C'est son invention, ou du moins sa théorisation, de l'esthétique du «grotesque», un mot polyvalent qui désigne le grotesque allié au fantastique dans l'art et la littérature. Il a préconisé son utilisation, car de tels effets de choc éloignent le lecteur/spectateur de l'apathie avec laquelle il reçoit ce qui lui est donné, le faisant revenir à la raison et réfléchir. Il y a des détails dans le magazine électronique Le Pasajero, dédié exclusivement à cet auteur.

Ce mélange volatil d'anarchisme politique et de plate-forme esthétique donnerait naissance à une lignée puissante, avec une marque indubitable, facilement identifiable dans les arts espagnols : surréalisme, Dalí, Buñuel, Almodóvar. Tous avec la bossa de l'irrespect : iconoclastes, ouvriers du pétrole, blasters des conventions bourgeoises.

Drapeaux du tyran se déroule dans le lieu imaginaire de Santa Fe de Tierra Firme, sur l'océan Pacifique. Il exerce une prose moderniste, maigre, télégraphique, d'une grande synthèse et concentration, avec des métaphores atroces. Les titres de lignage sont les suivants, tous très instructifs.

Le Señor Presidente (1946), par Miguel Ángel Asturias, du Guatemala, qui était basé sur le dictateur Estrada Cabrera, au début du XXe siècle. XX. Yo le Suprême (1974), de Roa Bastos, du Paraguay, est calqué sur le dictateur Francia, du XVIIe siècle. XIX. "El Supremo" était son titre réel. Il a été écrit en exil.

El otoño del patriarch (1975), de Gabriel Garcia Márquez, de Colombie, met en scène un ancien dictateur général, dans un pays des Caraïbes, au XIXe siècle. XX, mais se concentre surtout sur l'appareil terroriste d'État qui l'a créé et soutenu. la fête des chèvres (2000), de Vargas Llosa du Pérou, se concentre sur la République dominicaine et l'assassinat de son dictateur Trujillo, décomposé en trois récits entrelacés.
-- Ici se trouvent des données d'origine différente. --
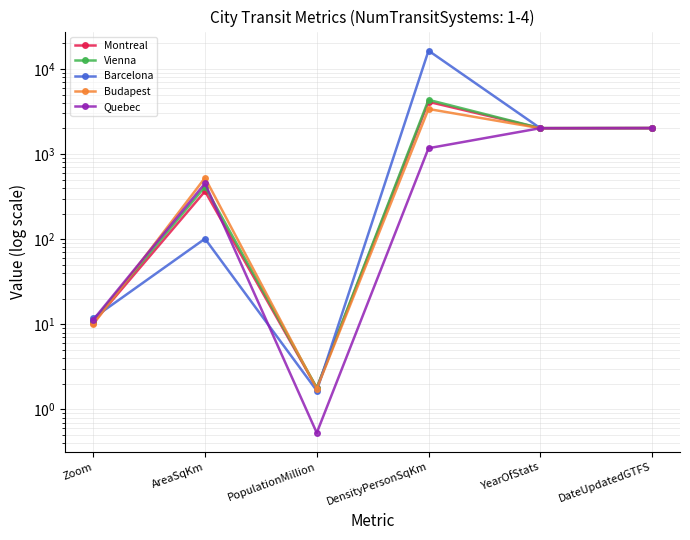

What is the difference between the maximum and minimum values in the Barcelona series?

16418.3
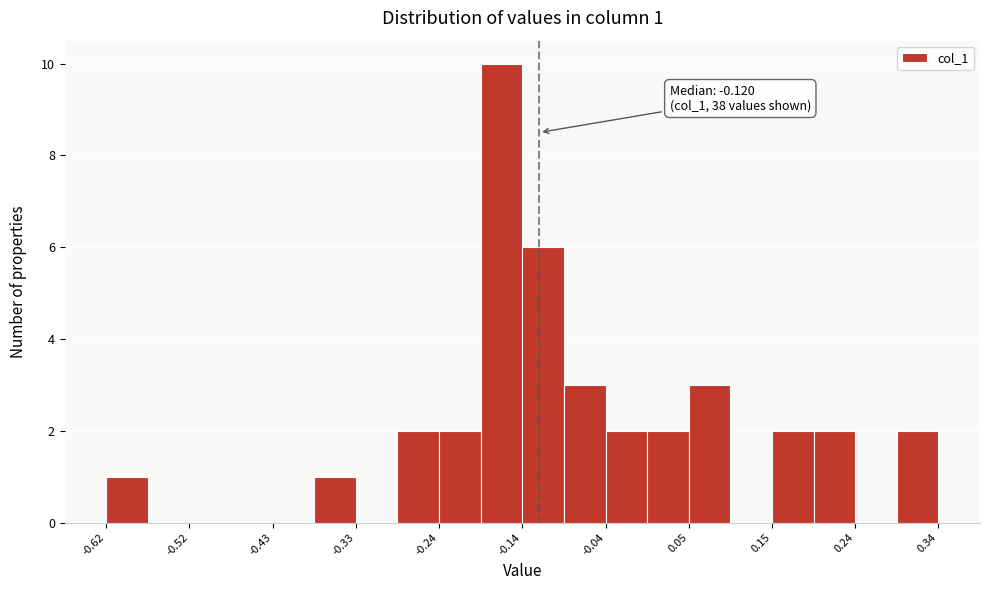

Which range on the x-axis has the tallest bar?

-0.19 to -0.14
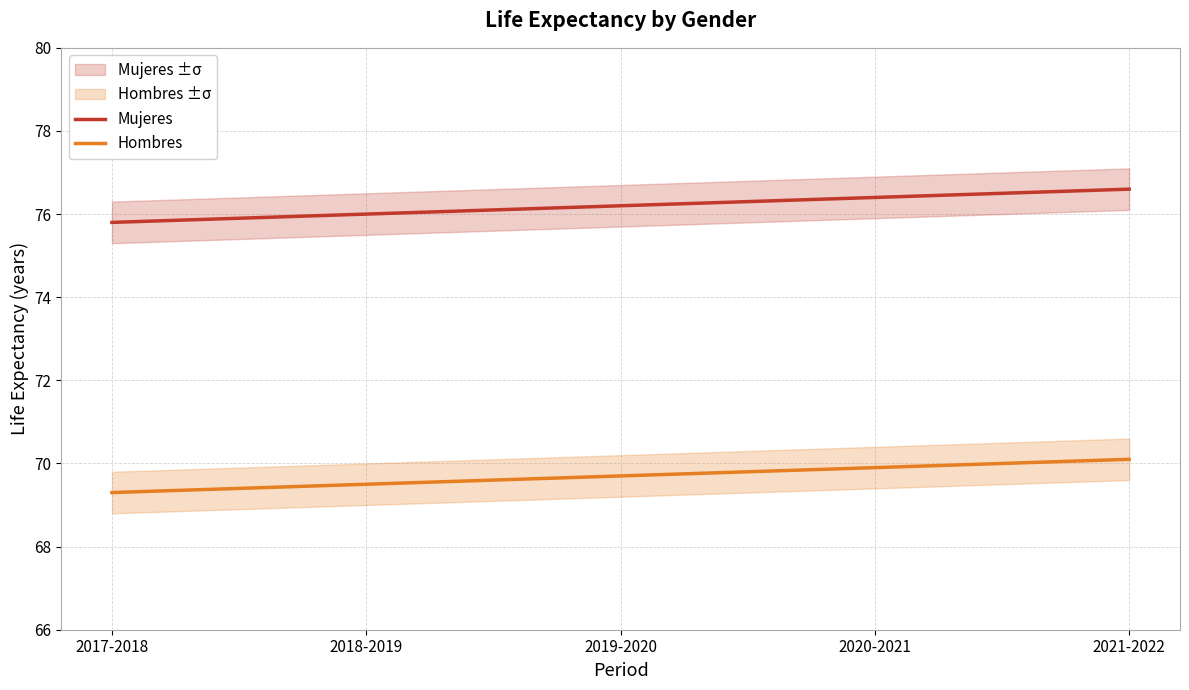

What is the value of the Mujeres point at the 2nd from the left?

76.0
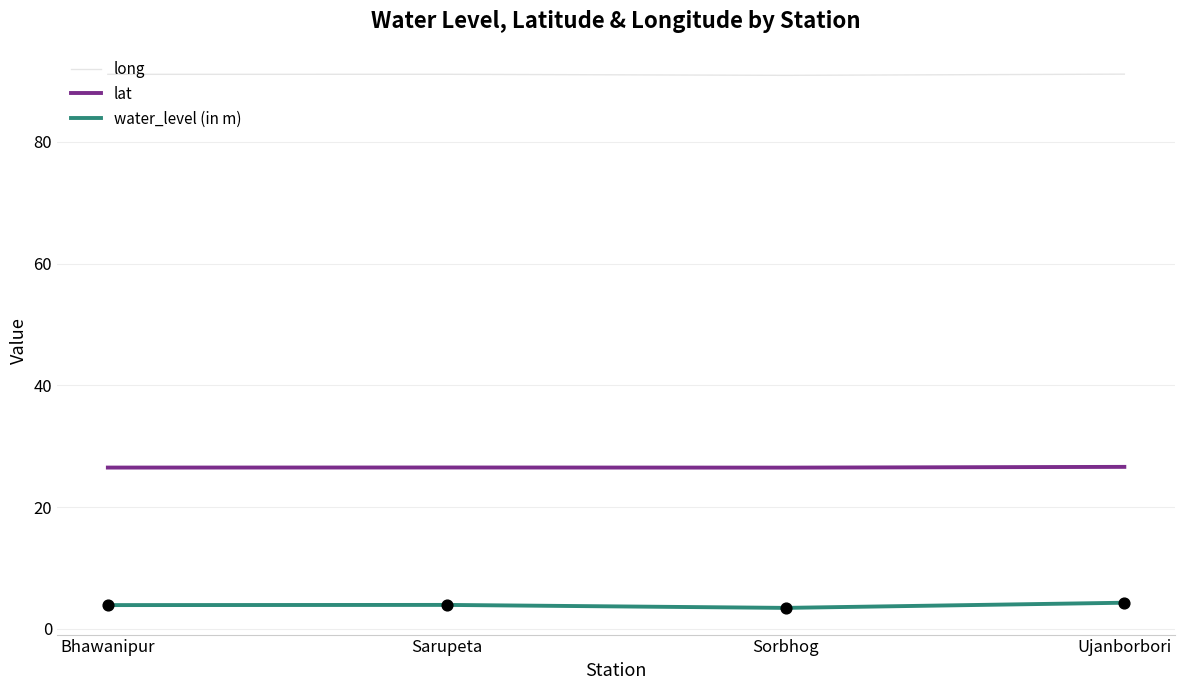

Is the value of long at Sarupeta greater than the value of lat at Bhawanipur?

Yes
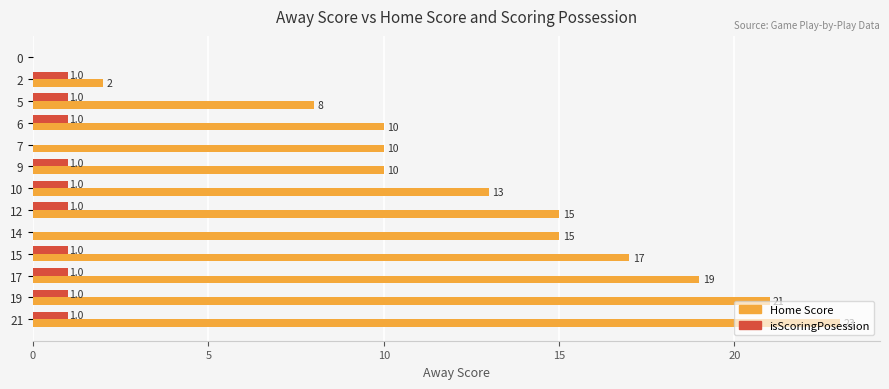

True or false: Home Score has a value of 10 at 9.

True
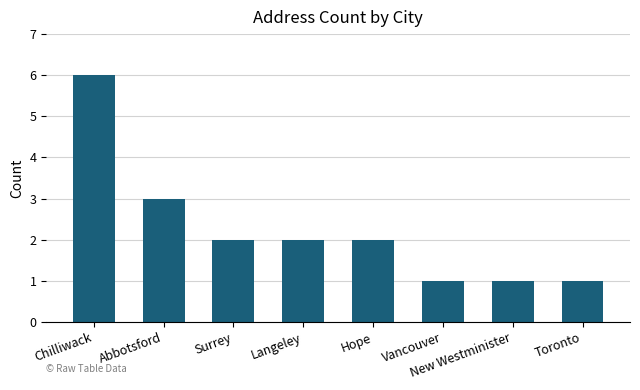

Between Toronto and Chilliwack, which is larger?

Chilliwack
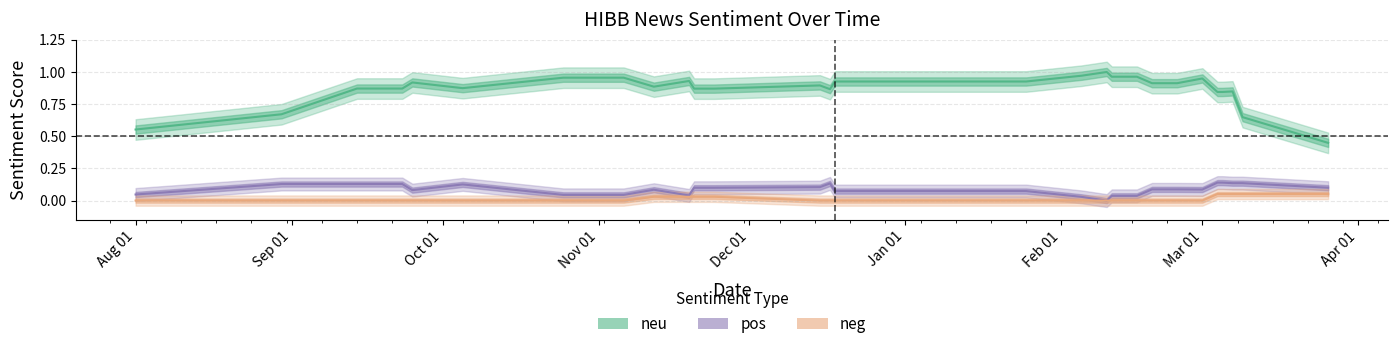

True or false: neg has more than 1 interior local peaks.

True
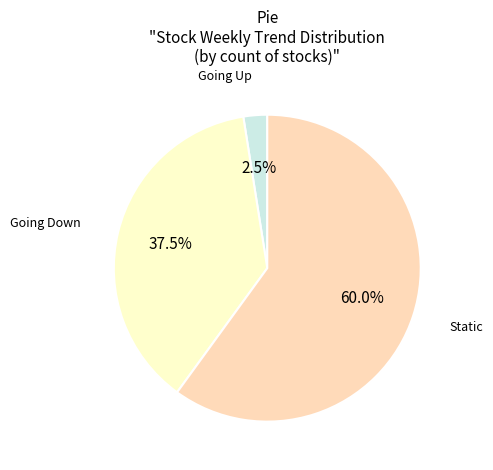

Is there any slice that represents more than half of the pie?

Yes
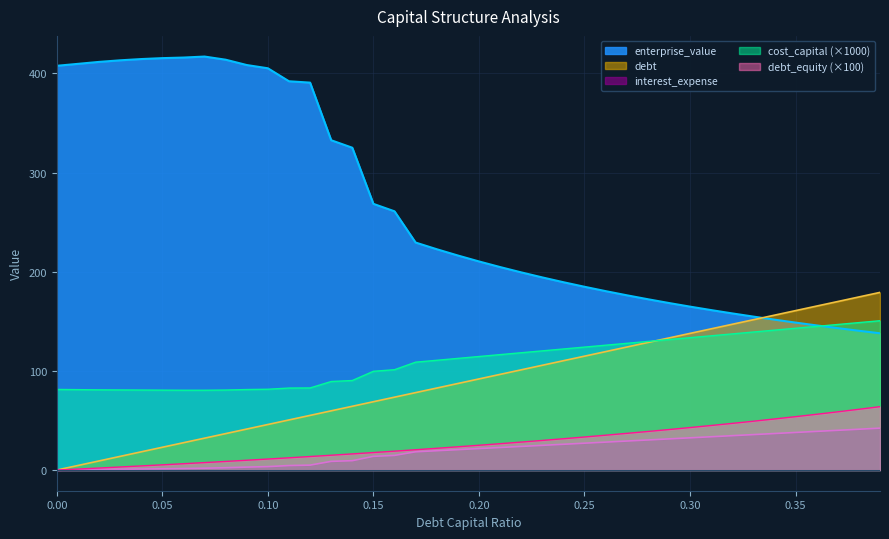

At which label does debt reach its peak?

0.39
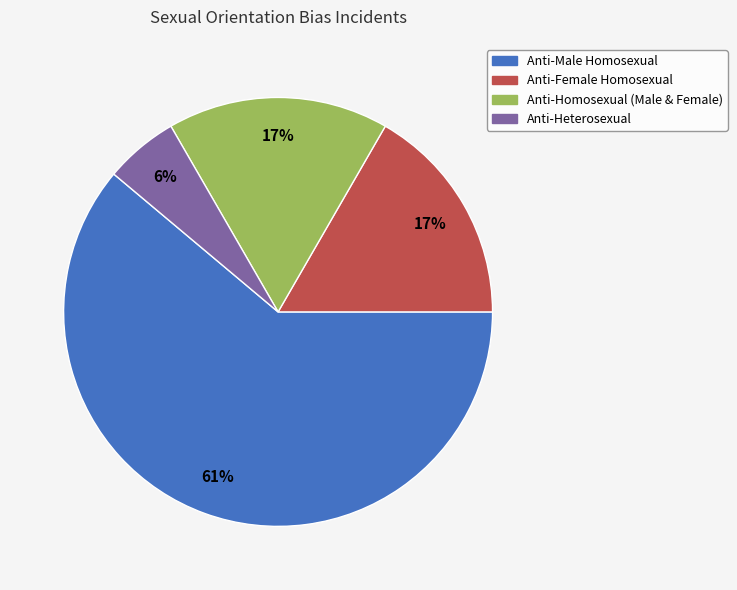

To the nearest percent, what is the average slice percentage?

25%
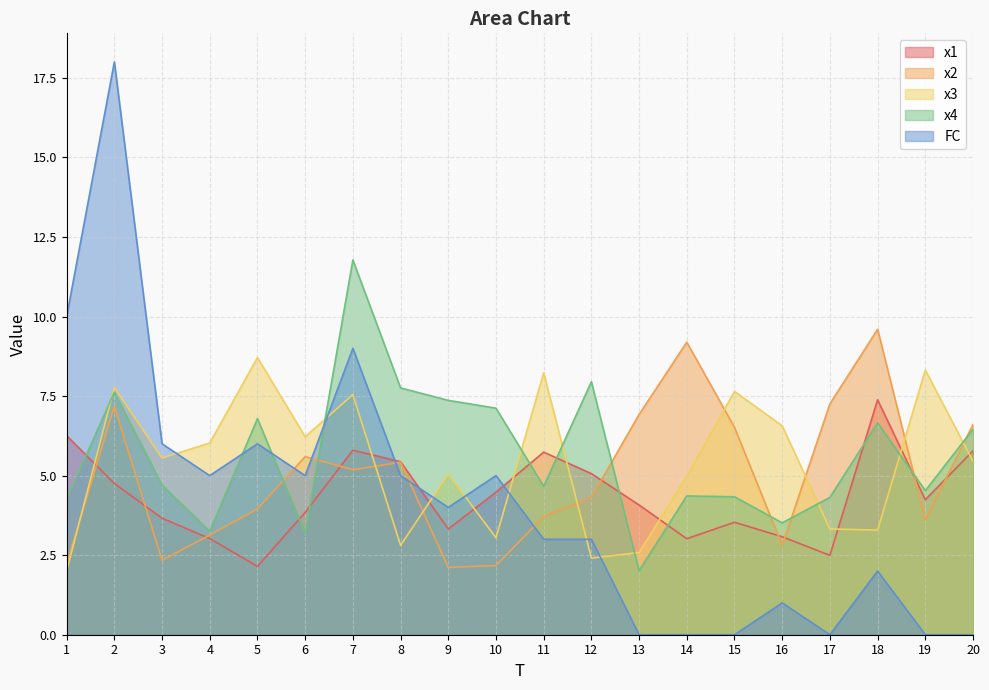

Is it true that x4 equals 7.2 at 14?

False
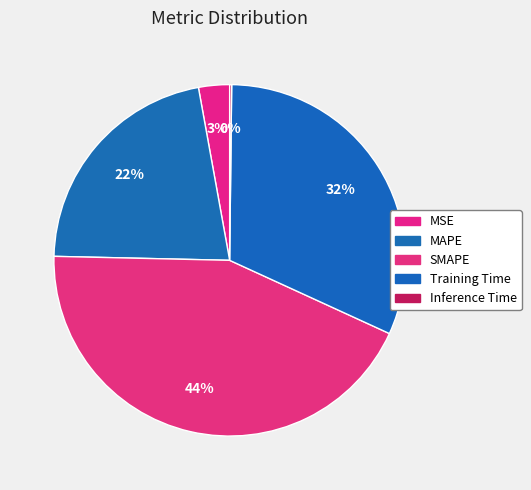

True or false: Inference Time accounts for 0% of the total.

True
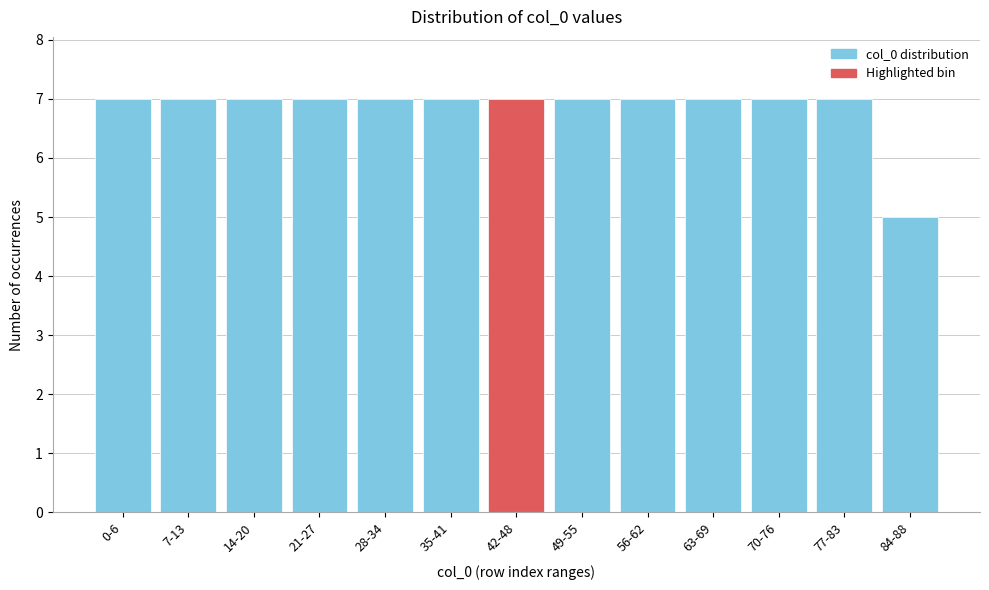

Reading right to left, transcribe all the data shown in this chart.

5	7	7	7	7	7	7	7	7	7	7	7	7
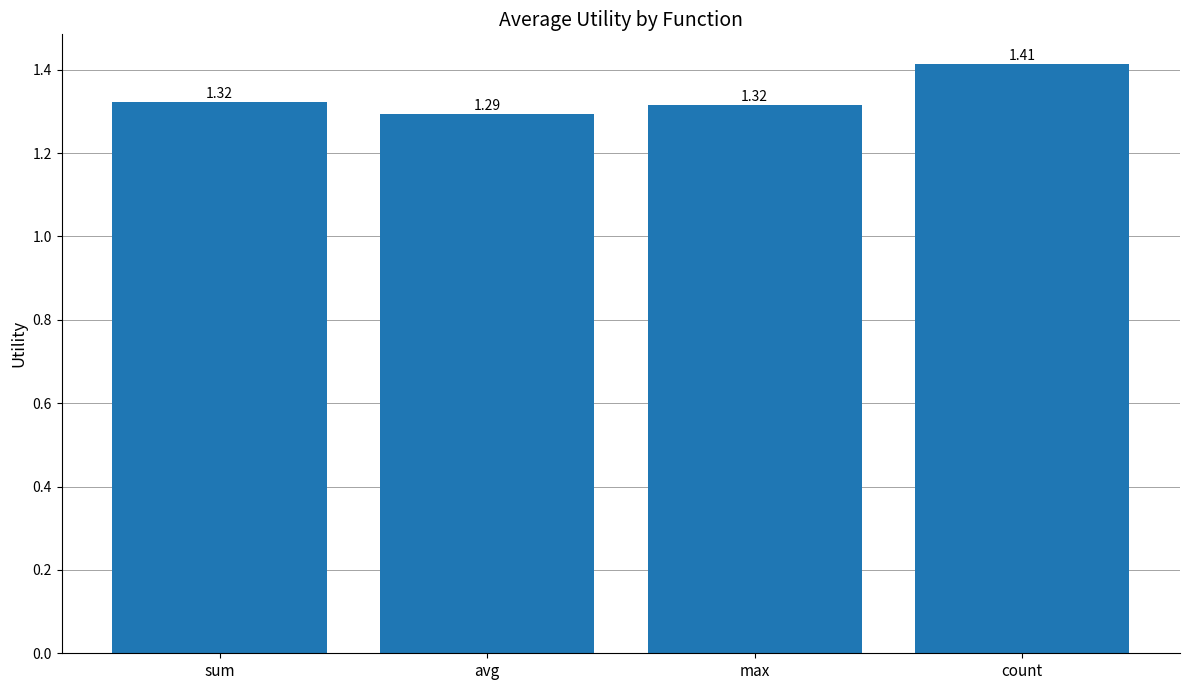

True or false: the data shows 1.3 at max.

True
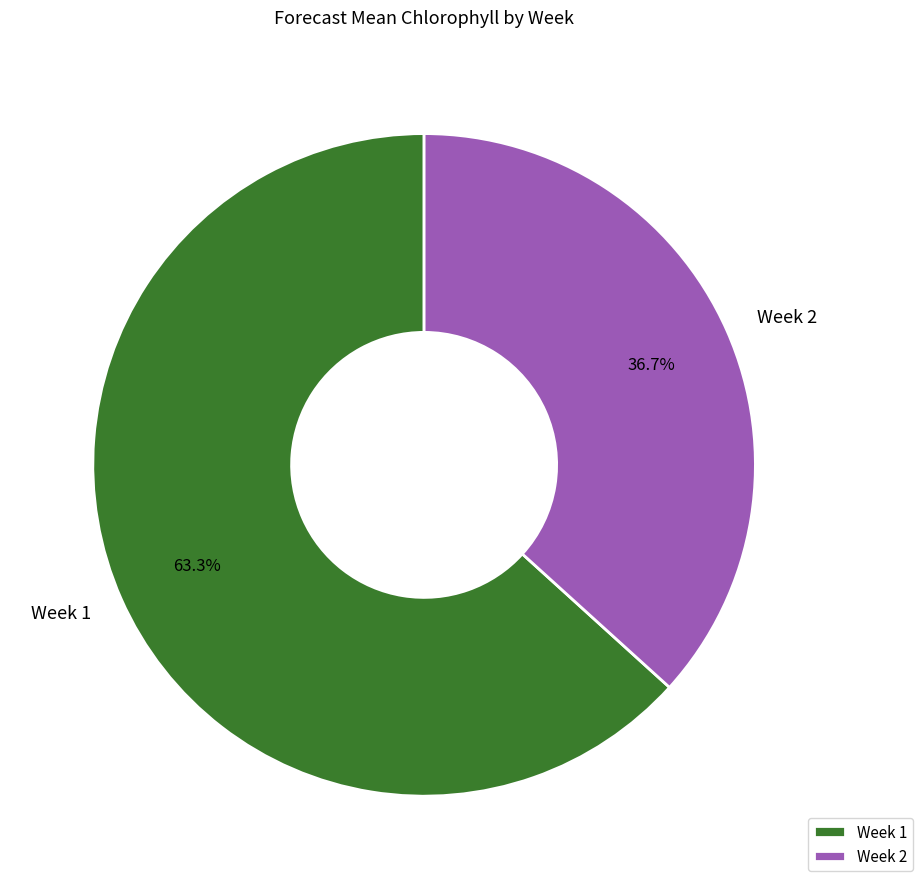

To the nearest percent, what portion does Week 2 represent?

37%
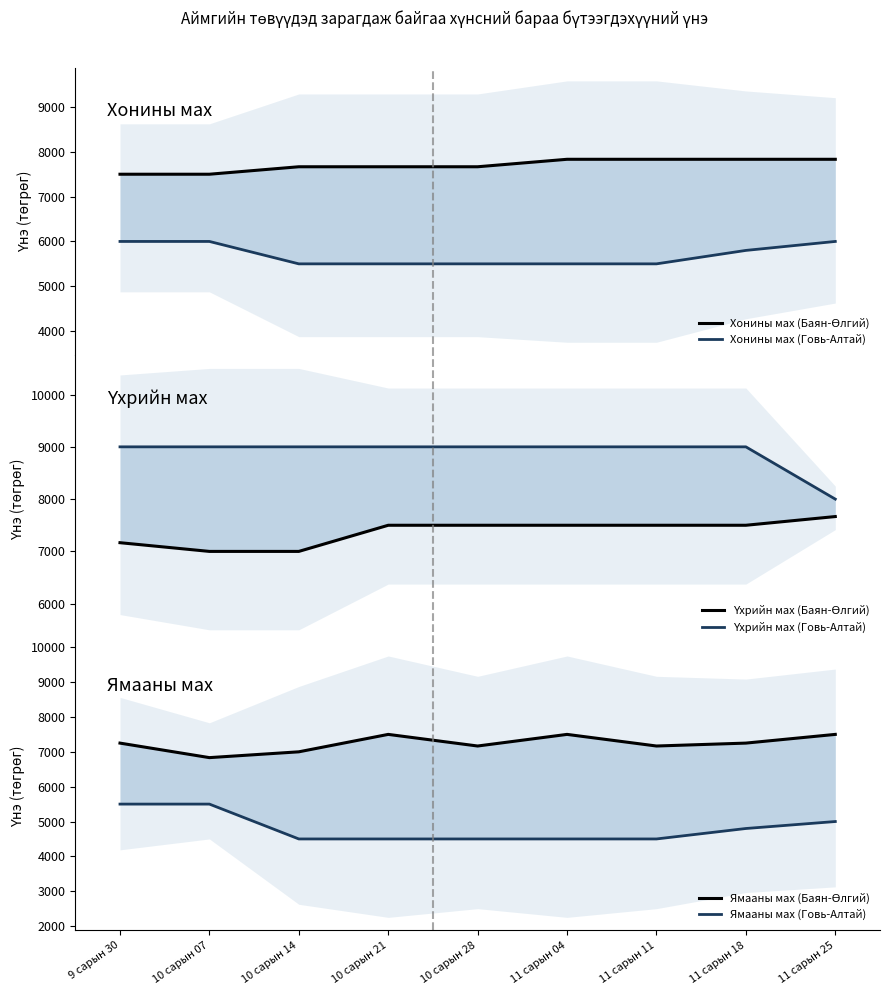

What is the approximate value of Хонины мах (Говь-Алтай) at 9 сарын 30?

6000.0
De ces quatre auteurs, trois ont reçu le prix Nobel, preuve de la popularité du réalisme magique hispano-américain à l'époque. En raison de la faible pénétration de la langue portugaise, personne ne se souvenait que Macunaima e Grand arrière-pays : chemins appartenait déjà au réalisme magique avant que cette catégorie esthétique ne soit inventée.

Drapeaux du tyran c'est littéralement le plus abouti de tous, car son récit est créatif et pas exactement réaliste. Il pratique la « dégéographie » prônée par Mário de Andrade, généralisant les coutumes, les paysages et, surtout, les langues de différents pays à toute l'Amérique latine. C'est vraiment un précurseur, un fondateur de lignée.

*Walnice Nogueira Galvao est professeur émérite à la FFLCH de l'USP. Auteur, entre autres livres, de lecture et relecture (Senac/Or sur bleu).